[FOM] Motivating the concept of a generic filter

Jay Sulzberger jays at panix.com
Thu Oct 11 04:01:16 EDT 2007

On Wed, 10 Oct 2007, Timothy Y. Chow <tchow at alum.mit.edu> wrote:

> Jay Sulzberger wrote:
>> Ah, because in algebraic geometry, and in the theory of equational and
>> Horn classes of models, and, even, as Boole points out, in the case of
>> finite probability algebras, there is always a generic
>> point/model/probability algebra.  And perhaps, seemingly, naively, there
>> are other examples.  In all these cases (the Boole case is not well
>> known) the generic thing may be described as the model which satisfies
>> all "sentences" of a "theory" and no more sentences.  One does have to
>> be careful in the Boole case.  Thus in these examples, the concept of
>> generic point, most free algebra, Boole's probability algebra given by
>> generators and relations, is seen to be, each, a special case of the
>> general concept "the generic thing".  So one might conjecture, the
>> concept of a "generic set" might also be well defined, in a way very
>> like the earlier definitions.
> Can you be more explicit?  For example, can you write down a detailed
> dictionary that gives exact parallels between a generic (ultra)filter and
> these other "generic" objects?  And on the basis of that analogy, what
> would you predict would be the result of imposing the "generic" condition?
> Remember, modding out by *any* ultrafilter yields a model of ZFC.  Why
> would you then be led to consider generic filters in your quest to prove,
> say, the consistency of ~CH?
> Tim Chow

Tim, I will attempt a very short inadequate answer to the first
of your two questions.  I rephrase your two questions:

1. What is the common concept 'generic' that these three cases
are good examples of?

2. What about Cohen's use of 'generic sets' in his independence proofs?
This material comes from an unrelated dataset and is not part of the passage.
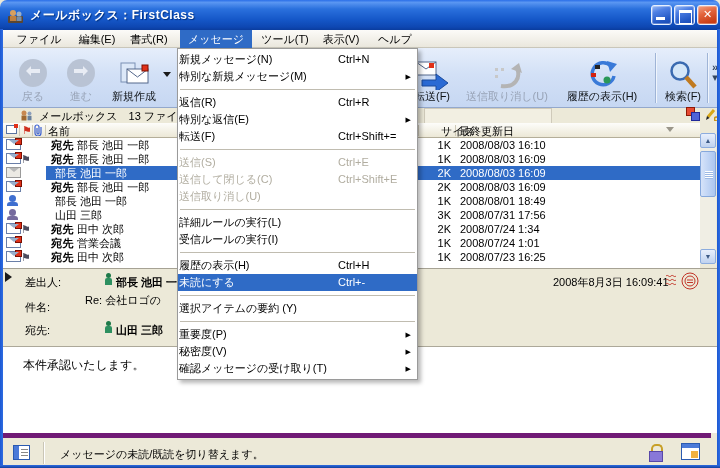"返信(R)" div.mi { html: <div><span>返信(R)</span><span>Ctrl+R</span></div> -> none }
The version of 2 I would like to answer goes:

What is it about ZF that we can transfer the meta-statement
'ultrafilters give old fashioned two valued models' into the
statement 'here is a set in a new model which is, itself,
suitably generic within the model'?  That is, as I, perhaps
obscurely, stated, how come some parts of set theory are
surprisingly like an equational theory.

I have just looked at your "Forcing for Dummies" at


Clearly you are acutely aware of the puzzlement of 2.  It is
indeed the central puzzle of forcing.  The general concept of
generic is a crude thing, but, in some of its paradigm cases we
can see a bit of the puzzle of 2 peeping through.  Your
"Fundamental Theorem" is nearly a version of question 2.
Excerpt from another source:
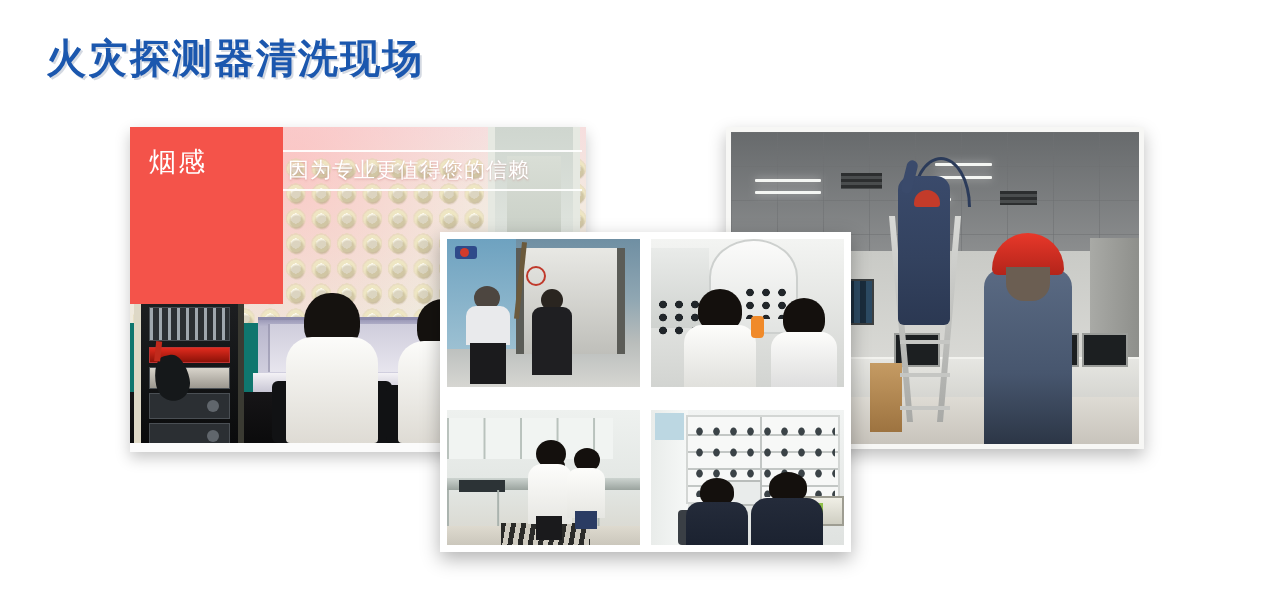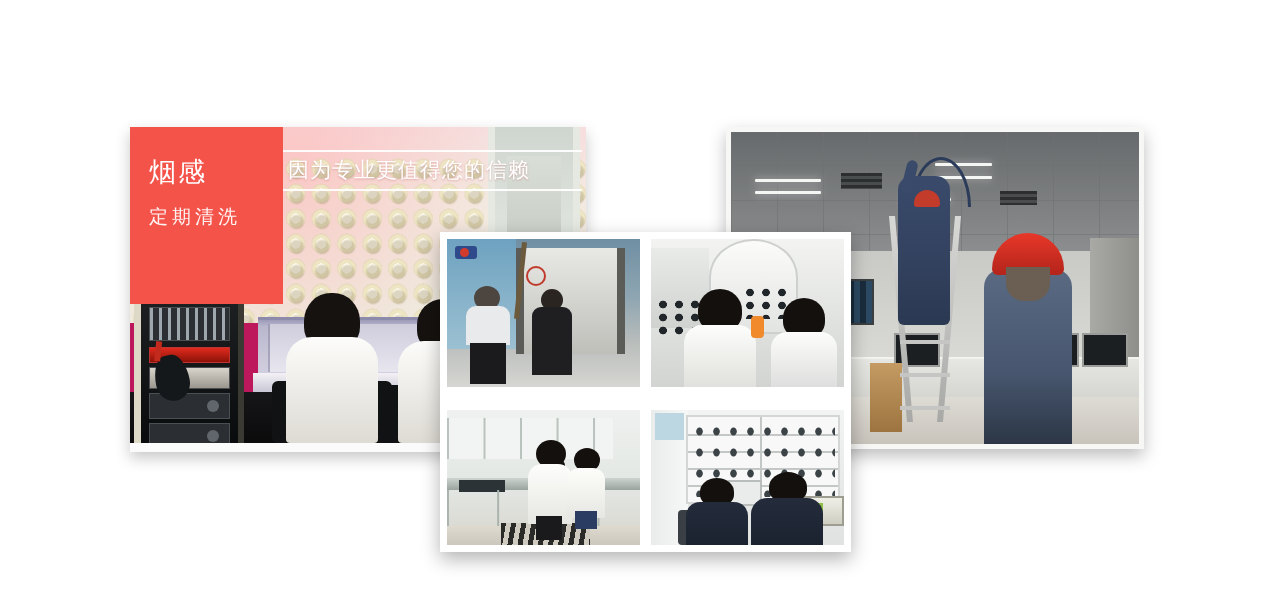"火灾探测器清洗现场" div.page-title { html: none -> <div>火灾探测器清洗现场</div> }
I will not attempt an answer to 2 due to incompetence.  I have
not looked at forcing since taking Jack Schwartz's wonderful
course in the late Sixties of the last century.  There is work
done since Cohen's first proofs which sheds light on issues near
to question 2.  Indeed, people on this list have done serious
work on these things.

Here is a very feeble partial answer to question 1:

The first most naive example of genericity is defined in terms of
the Galois connection given by a relation between two sets.  Let
|= be a subset of the cartesian product of sets S x M. As usual
we write "m |= s" to mean that the pair (s, m) lies in |=.
Usually, "m |= s" is read "Model m satisfies sentence s." and it
is also read "Sentence s is true in model m.".  We have our two
Galois closures, one for S, and one for M.  Then:

Definition: Let A be a closed subset of M.  Let a lie in A.  a is
a generic point for A when the closure of {a} is A.
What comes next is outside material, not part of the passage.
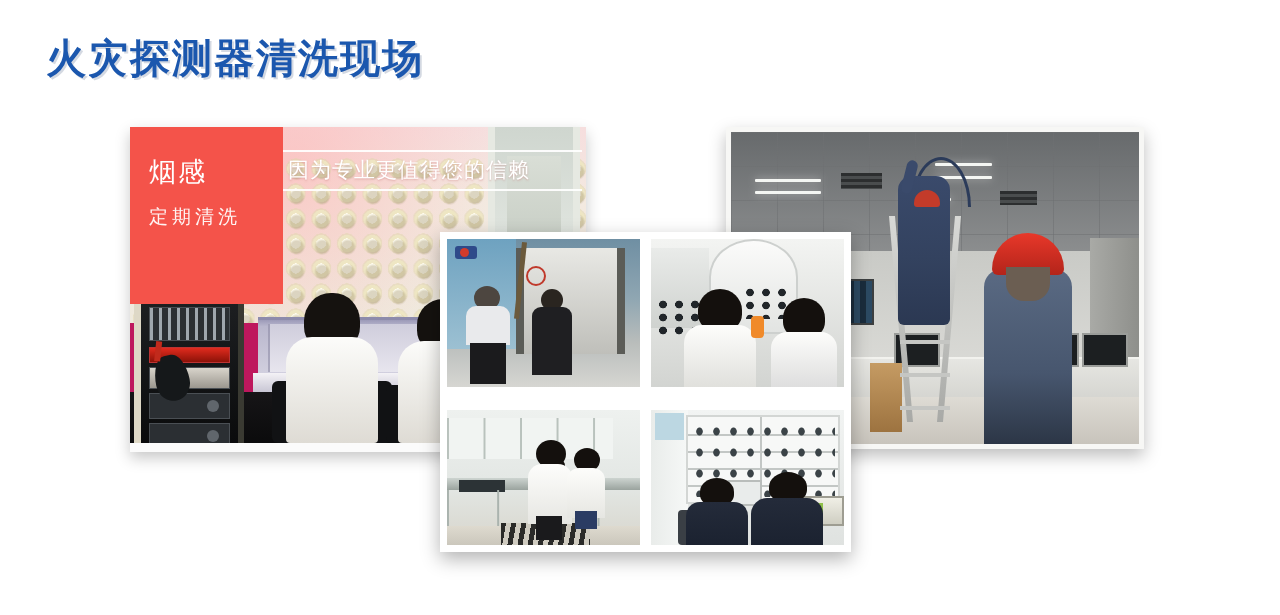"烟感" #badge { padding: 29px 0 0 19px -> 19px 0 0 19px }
This definition handles in a straightforward way the algebraic
geometry case and the universal algebra case.  The probability
algebra case is some different.

I just glanced at the Wikipedia entry:


and I think it is good, though too short.  Linked articles also
seem good, and this one offers a useful, again too short,
overview of one of the three cases:


Here is part of the Dictionary:

algebraic geometry case: S is the set of all polynomial equations
in some given set of "variables", with coefficients in some given
fixed field. A model m is an affine space over any field
extending the field of coefficients, with coordinates places
labeled by variables, with a distinguished point, call the point
p.  Put another way, a model is a field with a map from the set
of variables into (the carrier of) the field.  Then we define
(m, p) |= s when s is true at p, in the usual sense that when you
substitute the values of corresponding coordinates into s, you
get that s is true.  Often, sentences are normalized, so that the
right hand side is 0, in which case, (m, p) |= s when s evaluated
at p is zero.  Loose remark on limitations: Every prime ideal has
a generic point, that is, the set of all models of a prime ideal
has a generic point.  But the non-prime ideal generated by x*y
does not.

universal algebra case: Fix a signature for an algebra.  Fix a
set of variables, as above.  A model, just as above, is an
algebra of the signature, with a map from the set of variables
with target the carrier of the algebra.  A sentence is two
polynomials in the variables, with a "=" between them.
Satisfaction is as usual.  This case is important because there
are no limitations: You can always give an algebra by generators
and relations.  That is, any set of sentences has a generic

Boole's finite probability algebra case: This is set forth in
Boole's "Laws of Thought" and Hailperin's "Boole's Logic and
Probability".  I learned this case from the second edition of
Hailperin's book.  There is an abstract of an abstract at


As in the first two cases, we fix a finite set of variables.

A probability algebra is a Boolean algebra with a map p, from
elements, often called events, of the Boolean algebra to the
reals.  p is required to satisfy the usual probability axioms.
Note that, seemingly, this is not an equational class of

A model is a probability algebra with a map from the set of
variables, with target the carrier of the Boolean algebra part of
the probability algebra, as in the first two cases.  The
signature of a probability algebra is the usual (finite) Boolean
operation-symbols, often called union, intersection, complement,
0, and 1, with an extra one place operation-symbol, call it p.
The set of sentences is the union of two disjoint sets: first the
set of all Boolean algebra sentences, as in the universal algebra
case, and second, the set of all expressions of the form

p(b) = r

where b is a Boolean polynomial in our variables, and r is a real
number.  Boole's method may be extended to handle more sentences.

We have again the usual relation of satisfaction between a
sentence, of either kind, and a model.  We cannot use the whole
satisfaction relation |= to handle Boole's genericity, but must be
more careful.  I will not lay out in this post what is done.

Boole's passage to the most free probability algebra has
limitations: Given a set of sentences we require that the
sentences be strictly consistent in order to get the generic
probability algebra.  The case of inconsistency never arises in
the universal algebra case.  And a set of sentences in the
probability algebra case can fail to be strictly consistent, but
still be consistent.  Boole's theory deals with this case also.

I beg the indulgence of FOMers!  I hope to write a tiny bit more
next week.  Of course, many FOMers could do a better job on this
than I, and so, come on down!


PS. In all three cases to get uniqueness of the generic point, as
is often asked for today, you add the condition that, in every
model, the evaluated variables generate the structure.